While the Yorkshire Ripper was at large, a movement was established in Leeds in 1977. Reclaim the Night campaigned for women to take to the streets, against a slew of police incompetence and calls for all women to be held under curfew. Paying homage to this movement, a group of activists have set up camp on Twitter. At the time of writing this, Reclaim These Streets have 35,000 followers. Their vigil at Clapham Common is front page news and cheered on by the usual identitarians and woke brigade from the labour party, lockdowns most ardent vanguards, and other erstwhile defenders of the police’s ‘impeccable’ track record at anti-lockdown protests.

It must be understood: for a nation deprived of meaning and national pastimes, most will readily on-board with whatever morally acceptable, high-brow ideology trends across this island. And fortuitously for the British public, the murder of Sarah Everard lands on the agenda with impeccable timing, meaning few are immune from the infectiousness of this poor girl’s tragic plight.

But there is also something deeply political happening here. The violence meted out by the police to the women mourning Sarah Everard’s death, will come as no surprise to the countless anti-lockdown protestors who have suffered horrendous police brutality while campaigning on behalf of the rights of every man, woman and child, afflicted by these lockdowns. Heads have been routinely cracked, organisers locked up for 22 hours, and Piers Corbyn, a pensioner at 72, has spent countless Saturday nights at her Majesty’s pleasure; without, of course, a fraction of the media coverage or political commiserations bestowed upon the heroic victims of this weekend’s vigil.

Amongst the first apologists to weigh in on the disturbing but all too familiar scenes of police violence, the Home Secretary and Mayor of London both called for an immediate investigation into the policing of the vigil, in spectacular contradiction of their unflinching support for the same heavy handed police tactics used at every anti-lockdown protest.

Cheerleading this movement from the front lines, one of the principal organisers of Reclaim These Streets, is Caitlin Prowle, Labour Party activist, parliamentary assistant to Nick Smith, MP and GMB Union member and author. It may come as some surprise to the women holding vigil at Clapham Common, that the GMB Union (which helped found the Labour Party in 1900) have consistently called on Education Secretary, Gavin Williamson to postpone the re-opening of all schools in England. This is despite the impact which school closures have had on marginalised families, occupying small flats and struggling to make ends meet, who are statistically more at risk of domestic violence and indeed femicide, and who have been consistently let down by the GMB’s lockdown fanaticism.

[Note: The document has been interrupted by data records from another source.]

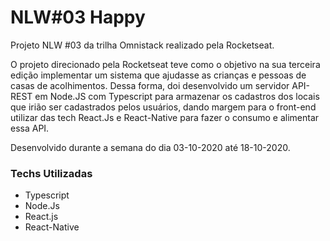 # NLW#03 Happy
Projeto NLW #03 da trilha Omnistack realizado pela Rocketseat. 

O projeto direcionado pela Rocketseat teve como o objetivo na sua terceira edição implementar um sistema que ajudasse as crianças e pessoas de casas de acolhimentos. Dessa forma,
doi desenvolvido um servidor API-REST em Node.JS com Typescript para armazenar os cadastros dos locais que irião ser cadastrados pelos usuários, dando margem para o front-end utilizar das tech 
React.Js e React-Native para fazer o consumo e alimentar essa API. 

Desenvolvido durante a semana do dia 03-10-2020 até 18-10-2020.

### Techs Utilizadas

* Typescript
* Node.Js
* React.js
* React-Native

The politicisation of activism by major party politics that culminated in Keir Starmer taking the knee was such a runaway success, this time they decided to wheel out the Duchess of Cambridge as the patron saint of Sarah Everard. But these events come at an important time. Europe is on the verge of mass-insurrection. As we approach the one-year anniversary of the first lockdown, national protests are scheduled across Europe, including the UK, on the 20th March. Borrowing heavily from the Black Lives Matter protests that also engulfed the US at a time of mass uprising, following the death of another protected social group, at the hands of another police officer, the Reclaim These Streets movement could turn out to be a godsend for the political establishment that would further polarise the public (as Black Lives Matter did last year), when unification and solidarity, in the face of rampant tyranny, is what is needed. What is not required is another popularity contest or identity parade that pits one side of this country against another.